Five former Memphis police officers charged in the death of Tyre Nichols will be arraigned on Feb. 17, according to court records.
Tadarrius Bean, Demetrius Haley, Emmitt Martin III, Desmond Mills Jr., and Justin Smith were charged with second-degree murder, aggravated assault, aggravated kidnapping, and a number of other charges stemming from a traffic stop on earlier this month that resulted in Nichols’s death. Video footage released on the night of Jan. 27 appeared to show the officers kicking and punching Nichols, who died at a hospital several days later.
Court records show that the officers—who are all black—will all be arraigned together at 10 a.m. at a court in Shelby County, Tennessee, according to multiple news reports. Judge James Jones will hear the case, the records show.
They face up to 60 years in prison if convicted of second-degree murder.
On Jan. 20, the five officers were fired from their jobs amid reports that the body camera footage would be released to the public. The videos released on Jan. 27 show the officers savagely beating the 29-year-old FedEx worker for three minutes while screaming profanities at him in an assault that the Nichols family’s legal team has likened to the infamous 1991 police beating of Los Angeles motorist Rodney King.
At one point in the video, Nichols calls out for his mother before his limp body is propped against a squad car and the officers exchange fist-bumps. The video also left many unanswered questions about the traffic stop and about other law enforcement officers who stood by as Nichols lay motionless on the pavement.
In the video footage, the officers make claims about Nichols’s behavior before the incident took place. In one, an officer said that during the initial traffic stop, Nichols reached for the officer’s gun and almost had his hand on the handle. It isn’t clear whether that was shown in the video.
After Nichols is in handcuffs and leaning against a police car, several officers stated he must have been high on drugs. Later, one says no drugs were found in Nichols’s car, and another immediately counters that he must have ditched something while running away.
The unit is composed of three teams of about 30 officers whose stated aim is to target violent offenders in areas beset by high crime in Memphis, considered among the most violent cities in the United States. It has been inactive since Nichols’s Jan. 7 arrest.
Describing the officers’ actions as “heinous, reckless, and inhumane,” Police Director Cerelyn “CJ” Davis said at a press conference on Jan. 27 that her department couldn’t determine whether Nichols was driving recklessly before he was stopped. “We don’t know what happened,” she told The Associated Press. “All we know is the amount of force that was applied in this situation was over the top.”

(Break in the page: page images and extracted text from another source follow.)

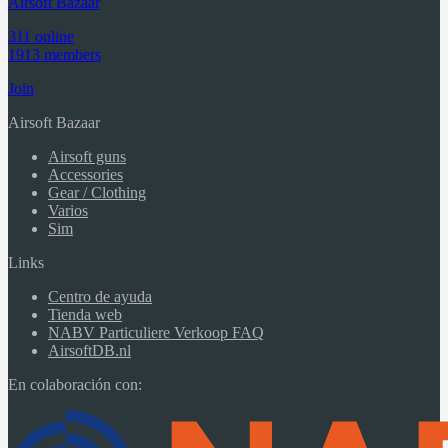
Airsoft Bazaar
311 online
1913 members
Join
Airsoft Bazaar
Airsoft guns
Accessories
Gear / Clothing
Varios
Sim
Links
Centro de ayuda
Tienda web
NABV Particuliere Verkoop FAQ
AirsoftDB.nl
En colaboración con:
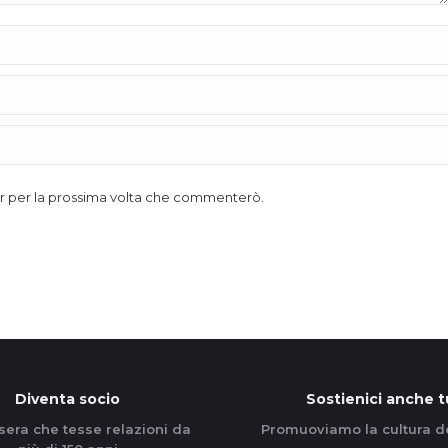
ser per la prossima volta che commenterò.
Diventa socio
Sostienici anche t
sera che tesse relazioni da
Promuoviamo la cultura d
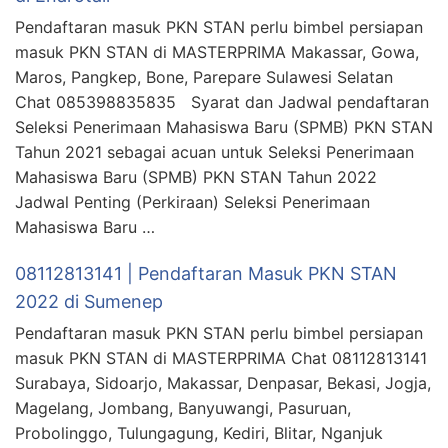
Pendaftaran masuk PKN STAN perlu bimbel persiapan
masuk PKN STAN di MASTERPRIMA Makassar, Gowa,
Maros, Pangkep, Bone, Parepare Sulawesi Selatan
Chat 085398835835 Syarat dan Jadwal pendaftaran
Seleksi Penerimaan Mahasiswa Baru (SPMB) PKN STAN
Tahun 2021 sebagai acuan untuk Seleksi Penerimaan
Mahasiswa Baru (SPMB) PKN STAN Tahun 2022
Jadwal Penting (Perkiraan) Seleksi Penerimaan
Mahasiswa Baru …
08112813141 | Pendaftaran Masuk PKN STAN
2022 di Sumenep
Pendaftaran masuk PKN STAN perlu bimbel persiapan
masuk PKN STAN di MASTERPRIMA Chat 08112813141
Surabaya, Sidoarjo, Makassar, Denpasar, Bekasi, Jogja,
Magelang, Jombang, Banyuwangi, Pasuruan,
Probolinggo, Tulungagung, Kediri, Blitar, Nganjuk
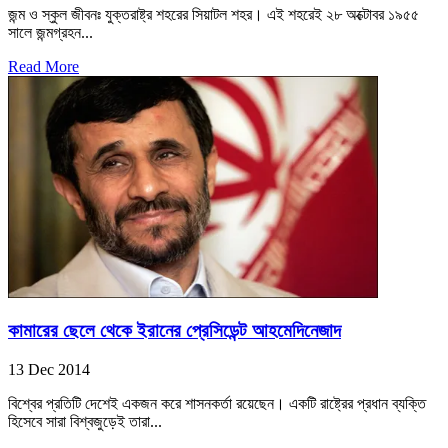
জন্ম ও স্কুল জীবনঃ যুক্তরাষ্ট্র শহরের সিয়াটল শহর। এই শহরেই ২৮ অক্টোবর ১৯৫৫
সালে জন্মগ্রহন...
Read More
কামারের ছেলে থেকে ইরানের প্রেসিডেন্ট আহমেদিনেজাদ
13 Dec 2014
বিশ্বের প্রতিটি দেশেই একজন করে শাসনকর্তা রয়েছেন। একটি রাষ্ট্রের প্রধান ব্যক্তি
হিসেবে সারা বিশ্বজুড়েই তারা...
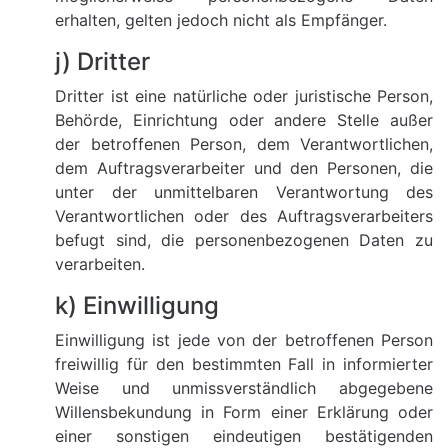
erhalten, gelten jedoch nicht als Empfänger.
j) Dritter
Dritter ist eine natürliche oder juristische Person,
Behörde, Einrichtung oder andere Stelle außer
der betroffenen Person, dem Verantwortlichen,
dem Auftragsverarbeiter und den Personen, die
unter der unmittelbaren Verantwortung des
Verantwortlichen oder des Auftragsverarbeiters
befugt sind, die personenbezogenen Daten zu
verarbeiten.
k) Einwilligung
Einwilligung ist jede von der betroffenen Person
freiwillig für den bestimmten Fall in informierter
Weise und unmissverständlich abgegebene
Willensbekundung in Form einer Erklärung oder
einer sonstigen eindeutigen bestätigenden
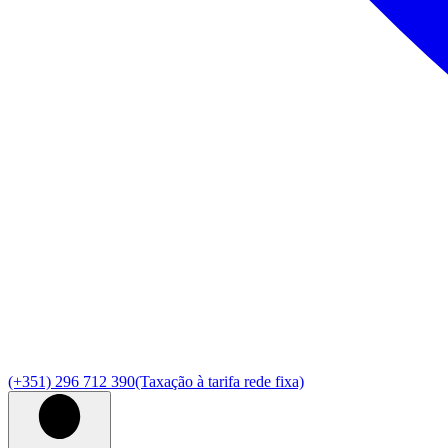
(+351) 296 712 390
(Taxação à tarifa rede fixa)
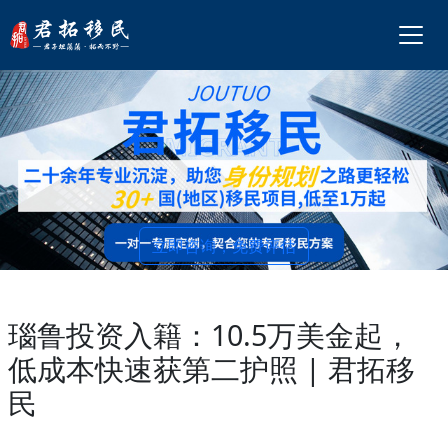
立即咨询，免费评估
瑙鲁投资入籍：10.5万美金起，
低成本快速获第二护照 | 君拓移
民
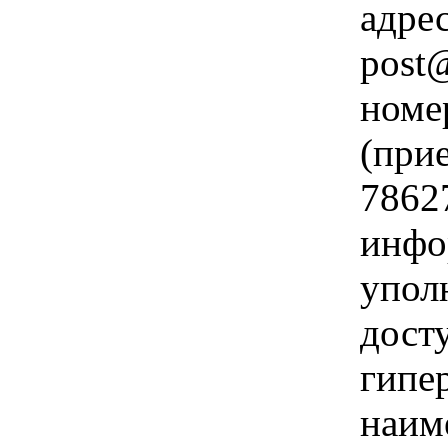
адре
post@
номе
(прие
7862
инфо
упол
дост
гипе
наим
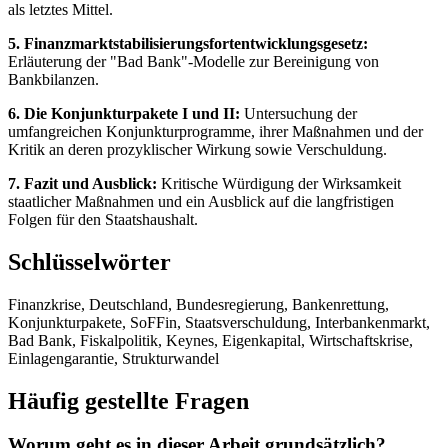
als letztes Mittel.
5. Finanzmarktstabilisierungsfortentwicklungsgesetz:
Erläuterung der "Bad Bank"-Modelle zur Bereinigung von
Bankbilanzen.
6. Die Konjunkturpakete I und II:
Untersuchung der
umfangreichen Konjunkturprogramme, ihrer Maßnahmen und der
Kritik an deren prozyklischer Wirkung sowie Verschuldung.
7. Fazit und Ausblick:
Kritische Würdigung der Wirksamkeit
staatlicher Maßnahmen und ein Ausblick auf die langfristigen
Folgen für den Staatshaushalt.
Schlüsselwörter
Finanzkrise, Deutschland, Bundesregierung, Bankenrettung,
Konjunkturpakete, SoFFin, Staatsverschuldung, Interbankenmarkt,
Bad Bank, Fiskalpolitik, Keynes, Eigenkapital, Wirtschaftskrise,
Einlagengarantie, Strukturwandel
Häufig gestellte Fragen
Worum geht es in dieser Arbeit grundsätzlich?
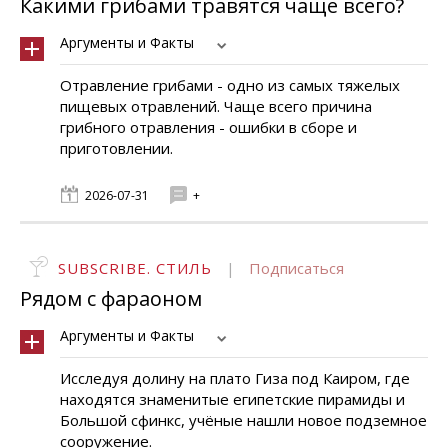
Какими грибами травятся чаще всего?
Аргументы и Факты
Отравление грибами - одно из самых тяжелых
пищевых отравлений. Чаще всего причина
грибного отравления - ошибки в сборе и
приготовлении.
2026-07-31
+
SUBSCRIBE. СТИЛЬ
|
Подписаться
Рядом с фараоном
Аргументы и Факты
Исследуя долину на плато Гиза под Каиром, где
находятся знаменитые египетские пирамиды и
Большой сфинкс, учёные нашли новое подземное
сооружение.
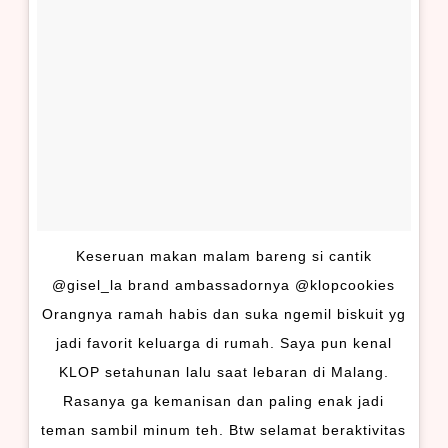
Keseruan makan malam bareng si cantik
@gisel_la brand ambassadornya @klopcookies
Orangnya ramah habis dan suka ngemil biskuit yg
jadi favorit keluarga di rumah. Saya pun kenal
KLOP setahunan lalu saat lebaran di Malang.
Rasanya ga kemanisan dan paling enak jadi
teman sambil minum teh. Btw selamat beraktivitas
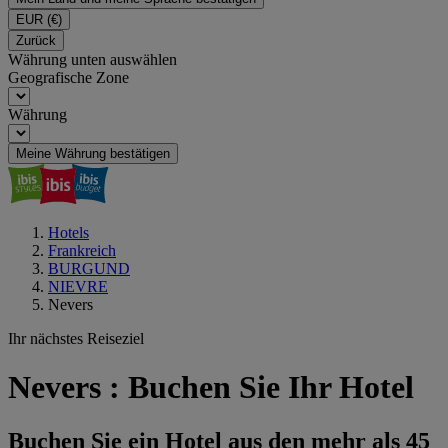
EUR
(€)
Zurück
Währung unten auswählen
Geografische Zone
Währung
Meine Währung bestätigen
Hotels
Frankreich
BURGUND
NIEVRE
Nevers
Ihr nächstes Reiseziel
Nevers : Buchen Sie Ihr Hotel
Buchen Sie ein Hotel aus den mehr als 45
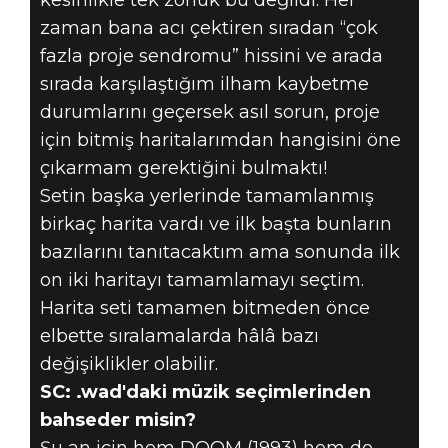
kesinlikle tek zorluk bu değildi. Her
zaman bana acı çektiren sıradan “çok
fazla proje sendromu” hissini ve arada
sırada karşılaştığım ilham kaybetme
durumlarını geçersek asıl sorun, proje
için bitmiş haritalarımdan hangisini öne
çıkarmam gerektiğini bulmaktı!
Setin başka yerlerinde tamamlanmış
birkaç harita vardı ve ilk başta bunların
bazılarını tanıtacaktım ama sonunda ilk
on iki haritayı tamamlamayı seçtim.
Harita seti tamamen bitmeden önce
elbette sıralamalarda hâlâ bazı
değişiklikler olabilir.
SC: .wad'daki müzik seçimlerinden
bahseder misin?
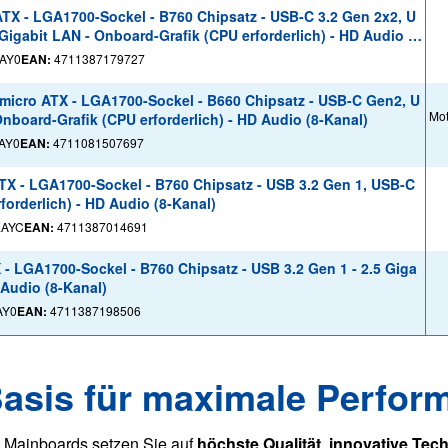
 - LGA1700-Sockel - B760 Chipsatz - USB-C 3.2 Gen 2x2, U
Gigabit LAN - Onboard-Grafik (CPU erforderlich) - HD Audio (8
AY0
EAN:
4711387179727
icro ATX - LGA1700-Sockel - B660 Chipsatz - USB-C Gen2, U
Mot
Onboard-Grafik (CPU erforderlich) - HD Audio (8-Kanal)
AY0
EAN:
4711081507697
X - LGA1700-Sockel - B760 Chipsatz - USB 3.2 Gen 1, USB-C
forderlich) - HD Audio (8-Kanal)
EAYC
EAN:
4711387014691
 LGA1700-Sockel - B760 Chipsatz - USB 3.2 Gen 1 - 2.5 Giga
 Audio (8-Kanal)
AY0
EAN:
4711387198506
asis für maximale Perfor
s Mainboards setzen Sie auf
höchste Qualität
,
innovative Tec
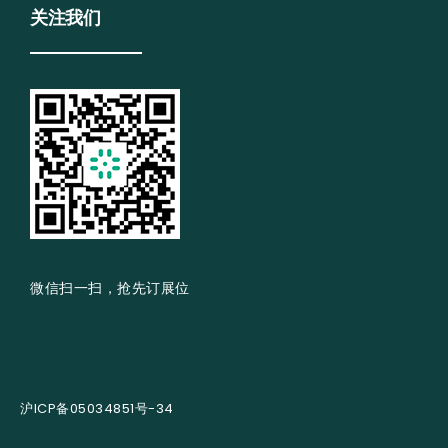
关注我们
微信扫一扫，抢先订展位
沪ICP备05034851号-34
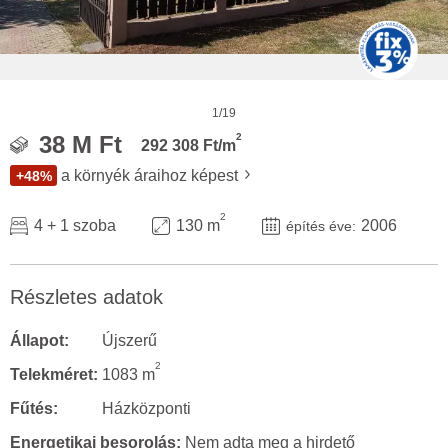
1/19
2
38 M Ft
292 308 Ft/m
a környék áraihoz képest
+48%
2
4 + 1 szoba
130 m
2006
építés éve:
Részletes adatok
Állapot:
Újszerű
2
Telekméret:
1083 m
Fűtés:
Házközponti
Energetikai besorolás:
Nem adta meg a hirdető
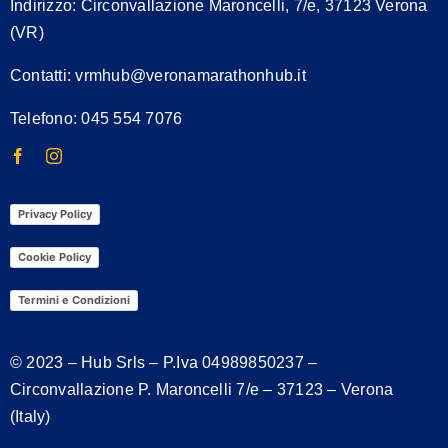
Indirizzo:
Circonvallazione Maroncelli, 7/e, 37123 Verona
(VR)
Contatti:
vrmhub@veronamarathonhub.it
Telefono: 045 554 7076
Privacy Policy
Cookie Policy
Termini e Condizioni
© 2023 – Hub Srls – P.Iva
04989850237
–
Circonvallazione P. Maroncelli 7/e – 37123 – Verona
(Italy)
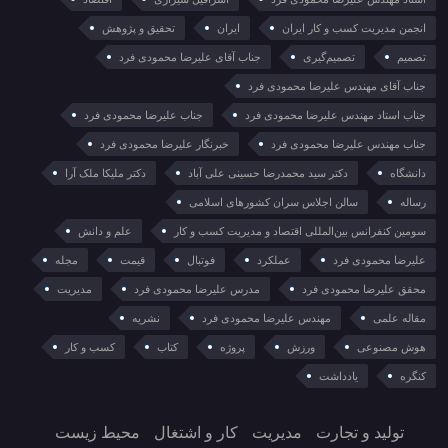
انجمن مدیریت کسب و کار ایران
ایران
تحقیق و پژوهش
تصمیم
تصمیم‌گیری
جناب آقای علیرضا محمودی فرد
جناب آقای مهندس علیرضا محمودی فرد
جناب استاد مهندس علیرضا محمودی فرد
جناب علیرضا محمودی فرد
جناب مهندس علیرضا محمودی فرد
خبرنگار علیرضا محمودی فرد
دانشگاه
دکتر سید محمدرضا حسینی علی آباد
دکتر ملیکا ملک آرا
رساله
سالن اجلاس سران کشورهای اسلامی
سومین کنفرانس بین‌المللی اقتصاد و مدیریت کسب و کار
علم و دانش
علیرضا محمودی فرد
عملکرد
فوتبال
قیمت
مجله
محقق علیرضا محمودی فرد
مدرس علیرضا محمودی فرد
مدیریت
مقاله علمی
مهندس علیرضا محمودی فرد
نشریه
هوش مصنوعی
ورزش
پروژه
کتاب
کسب و کار
کنگره
یادداشت
تولید و تجارت
مدیریت
کار و اشتغال
محیط زیست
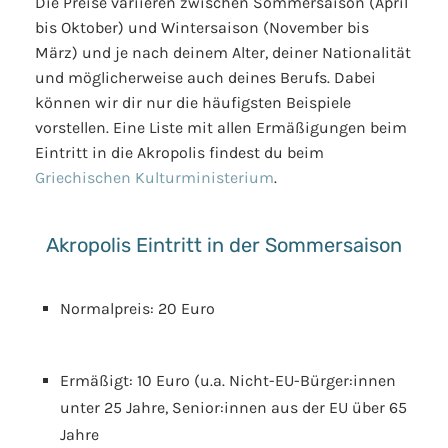
Die Preise variieren zwischen Sommersaison (April
bis Oktober) und Wintersaison (November bis
März) und je nach deinem Alter, deiner Nationalität
und möglicherweise auch deines Berufs. Dabei
können wir dir nur die häufigsten Beispiele
vorstellen. Eine Liste mit allen Ermäßigungen beim
Eintritt in die Akropolis findest du beim
Griechischen Kulturministerium
.
Akropolis Eintritt in der Sommersaison
Normalpreis: 20 Euro
Ermäßigt: 10 Euro (u.a. Nicht-EU-Bürger:innen
unter 25 Jahre, Senior:innen aus der EU über 65
Jahre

But Blake Ballin, an attorney for Mills—one of the officers—said that his client didn’t “[cross] the lines that others crossed.”
“The videos released on January 27 have produced as many questions as they have answers,” Ballin said in a statement to news outlets on Jan. 28. “Some of the questions that remain will require a focus on Desmond Mills’s individual actions; on what Desmond knew and what he was able to see when he arrived late to the scene; on what Desmond knew and what he was able to see after he was pepper sprayed; and on whether Desmond’s actions crossed the lines that were crossed by other officers during this incident.
“We continue to urge caution and patience in judging Desmond Mills’s actions. We are confident that the questions of whether Desmond crossed the lines that others crossed and whether he committed the crimes charged will be answered with a resounding no.”
Cities nationwide had braced for demonstrations and riots after the video emerged, but protests were scattered over the weekend. Several dozen demonstrators in Memphis blocked the Interstate 55 bridge that carries traffic over the Mississippi River toward Arkansas. Protesters also blocked traffic in New York City, Los Angeles, and Portland, Oregon.
While AP and other news outlets claimed much of this weekend’s protests were peaceful, there were reports and footage showing rioters damaging police vehicles. A video recorded in New York City on Jan. 27 shows an individual smashing the window of an NYPD police vehicle as a crowd surrounds it.